Creo que fue en los primeros días de agosto cuando un político catalán, durante una entrevista para un diario nacional, soltó la siguiente declaración: “El verdadero descanso consiste en no leer los periódicos”. Cito de memoria, porque al día siguiente de hojear ese mismo periódico lo arrojé a la basura, para desatascar la casa de tanto papel. La frase, que el redactor de la entrevista subrayaba en letra negrita, me ha acompañado durante el mes de agosto. La he recordado a diario. Yo la extendería, no obstante, a todos los medios de comunicación: internet, radio, televisión. Y, aunque soy un fanático de los medios, especialmente de la prensa, la he comprendido en toda su dimensión. Sobre todo porque la practiqué: a menudo, durante estas semanas de agosto, compraba algún periódico y apenas repasaba los titulares. Como he estado de aquí para allá, escribiendo en ordenadores sin conexión a la red, o realizando consultas rápidas y breves en los cibercafés, apenas he tenido contacto con los medios digitales, con las bitácoras, con la tele, con los periódicos. Y es cierto que eso supone un descanso. Un descanso del mundo, claro.
Irse a un paraje deshabitado, por ejemplo, no tiene sentido si uno no abandona los telediarios, el periódico de su ciudad o los informativos de la radio. Porque, al abandonarlos, uno se pierde los incendios terribles que han torturado la fauna y la flora de Galicia, se pierde las imágenes de guerra, los planos de los prisioneros que ruegan por su vida, las habituales catástrofes veraniegas, los accidentes de coches y aviones, el discurso pocho de los políticos que interrumpen sus vacaciones para endosarnos una frase que desprestigie a su contrario, las detenciones de los maltratadores, la violación de una niña a manos de unos muchachos, los asesinatos de las mujeres durante esos brutales episodios de violencia doméstica, el careto del presunto asesino en serie que tiene el mismo rostro de enajenado y de ido que todos los psycho-killers americanos, las pateras atestadas de negros que se mueren, los trenes que descarrilan, los edificios que se derrumban, los ajustes de cuentas entre bandas, las tensiones entre algunos países, las declaraciones de quienes gobiernan y manejan el mundo. Resulta una tarea agotadora soportar todo este peso de desgracias y calamidades durante un año completo, día a día, sin volverse loco. Por eso el verdadero descanso consiste ya no en alejarse y ver otros paisajes y sentir aires nuevos (aunque también), sino en desconectar. De la radio, de la prensa, de la tele, de internet, del correo electrónico, e incluso del teléfono móvil, si fuéramos capaces. Ya digo que no me he alejado completamente de los medios; siempre había un vínculo, esa columna que mandar, ese diario al que echar un vistazo. Pero, en los días en que no he tenido ningún contacto con el exterior, es cierto que fui más feliz que en otras ocasiones. Una operación, en cualquier caso, similar a la del avestruz cuando esconde la cabeza y no quiere saber nada de nadie. Un engaño, sí, una huida del mundo, sí, pero que nos alivian durante unos días.

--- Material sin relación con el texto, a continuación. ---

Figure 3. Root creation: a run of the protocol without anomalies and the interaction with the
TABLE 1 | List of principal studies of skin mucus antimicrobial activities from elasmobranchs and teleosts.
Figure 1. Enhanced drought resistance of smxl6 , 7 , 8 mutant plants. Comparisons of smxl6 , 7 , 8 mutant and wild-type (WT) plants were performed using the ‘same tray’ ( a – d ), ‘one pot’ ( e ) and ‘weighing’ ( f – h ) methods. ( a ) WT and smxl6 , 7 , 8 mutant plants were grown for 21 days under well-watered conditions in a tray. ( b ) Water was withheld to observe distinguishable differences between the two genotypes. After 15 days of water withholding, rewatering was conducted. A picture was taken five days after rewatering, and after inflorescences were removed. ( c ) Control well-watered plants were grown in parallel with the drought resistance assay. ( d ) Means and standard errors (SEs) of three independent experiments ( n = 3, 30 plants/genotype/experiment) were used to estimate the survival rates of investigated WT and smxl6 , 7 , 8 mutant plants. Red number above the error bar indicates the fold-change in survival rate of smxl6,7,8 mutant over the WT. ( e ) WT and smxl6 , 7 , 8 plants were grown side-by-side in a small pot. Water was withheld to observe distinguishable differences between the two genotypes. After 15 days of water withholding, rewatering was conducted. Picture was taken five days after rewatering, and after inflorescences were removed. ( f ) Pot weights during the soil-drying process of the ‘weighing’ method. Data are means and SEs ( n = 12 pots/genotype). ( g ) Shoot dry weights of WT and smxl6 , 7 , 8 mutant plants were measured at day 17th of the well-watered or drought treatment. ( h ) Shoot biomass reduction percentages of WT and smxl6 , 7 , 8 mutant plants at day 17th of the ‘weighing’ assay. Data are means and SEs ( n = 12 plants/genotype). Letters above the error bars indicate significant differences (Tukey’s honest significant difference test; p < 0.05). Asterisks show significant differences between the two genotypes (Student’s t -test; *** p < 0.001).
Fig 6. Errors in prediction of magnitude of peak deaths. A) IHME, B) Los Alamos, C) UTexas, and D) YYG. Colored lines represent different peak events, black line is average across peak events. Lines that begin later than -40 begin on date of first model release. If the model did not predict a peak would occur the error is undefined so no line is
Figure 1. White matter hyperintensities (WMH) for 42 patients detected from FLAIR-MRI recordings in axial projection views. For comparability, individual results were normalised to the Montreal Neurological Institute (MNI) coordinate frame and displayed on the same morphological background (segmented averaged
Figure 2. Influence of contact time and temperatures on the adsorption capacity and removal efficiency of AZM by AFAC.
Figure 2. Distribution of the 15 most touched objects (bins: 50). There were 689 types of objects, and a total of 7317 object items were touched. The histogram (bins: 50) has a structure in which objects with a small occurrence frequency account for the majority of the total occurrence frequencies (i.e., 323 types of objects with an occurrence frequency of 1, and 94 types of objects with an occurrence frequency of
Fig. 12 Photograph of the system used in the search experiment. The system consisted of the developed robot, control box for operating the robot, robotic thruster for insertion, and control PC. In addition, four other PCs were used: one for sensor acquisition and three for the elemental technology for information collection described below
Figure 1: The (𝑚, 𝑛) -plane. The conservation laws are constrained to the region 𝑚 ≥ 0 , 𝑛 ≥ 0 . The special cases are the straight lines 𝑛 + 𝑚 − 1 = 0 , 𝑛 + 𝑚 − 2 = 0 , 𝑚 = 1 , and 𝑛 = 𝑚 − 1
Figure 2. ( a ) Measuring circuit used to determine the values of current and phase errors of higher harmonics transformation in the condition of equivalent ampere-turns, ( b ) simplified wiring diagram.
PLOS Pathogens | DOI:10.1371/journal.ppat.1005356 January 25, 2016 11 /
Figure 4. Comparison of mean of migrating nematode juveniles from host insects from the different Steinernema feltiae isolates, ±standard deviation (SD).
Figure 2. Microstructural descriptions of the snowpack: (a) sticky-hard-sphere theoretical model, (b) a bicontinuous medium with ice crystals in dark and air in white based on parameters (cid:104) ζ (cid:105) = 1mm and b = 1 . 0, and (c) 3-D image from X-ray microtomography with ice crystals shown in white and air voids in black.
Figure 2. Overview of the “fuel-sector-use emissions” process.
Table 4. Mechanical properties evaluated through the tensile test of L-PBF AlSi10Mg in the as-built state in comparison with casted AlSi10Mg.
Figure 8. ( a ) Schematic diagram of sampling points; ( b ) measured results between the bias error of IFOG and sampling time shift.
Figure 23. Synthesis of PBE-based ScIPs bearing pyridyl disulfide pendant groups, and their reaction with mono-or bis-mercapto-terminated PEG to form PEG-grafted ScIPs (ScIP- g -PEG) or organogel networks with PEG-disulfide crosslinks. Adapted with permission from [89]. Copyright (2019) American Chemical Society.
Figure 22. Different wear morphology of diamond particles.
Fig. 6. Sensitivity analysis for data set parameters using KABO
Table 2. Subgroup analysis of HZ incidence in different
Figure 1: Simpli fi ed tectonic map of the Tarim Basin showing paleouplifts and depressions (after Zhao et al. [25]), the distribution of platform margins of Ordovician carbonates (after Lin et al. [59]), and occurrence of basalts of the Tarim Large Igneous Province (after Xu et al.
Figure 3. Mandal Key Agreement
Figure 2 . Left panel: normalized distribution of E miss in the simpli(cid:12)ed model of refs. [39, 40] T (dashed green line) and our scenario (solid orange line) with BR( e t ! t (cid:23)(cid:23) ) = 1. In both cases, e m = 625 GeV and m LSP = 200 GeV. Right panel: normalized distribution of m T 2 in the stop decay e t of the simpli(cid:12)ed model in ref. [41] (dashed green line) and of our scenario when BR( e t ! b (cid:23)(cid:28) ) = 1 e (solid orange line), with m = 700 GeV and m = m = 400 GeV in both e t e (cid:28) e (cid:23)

Algunas personas, recién terminadas sus vacaciones, te lo confiesan: se fueron a un pueblo y pasaron de los medios, aislándose de las noticias y del contacto exterior. No saben qué ha ocurrido en las últimas semanas. Mejor así. Sin desvelos, sin informaciones desgarradoras, sin ver cómo hacen pedazos el mundo. Aún existe gente que prefiere no descansar nunca, dedicarse a ayudar a los demás y sufrir con ellos. Es encomiable, no lo niego, pero de ese modo no se vive. Y, como dijo alguien, sólo tenemos una vida y hay que aprovecharla. Sólo una oportunidad.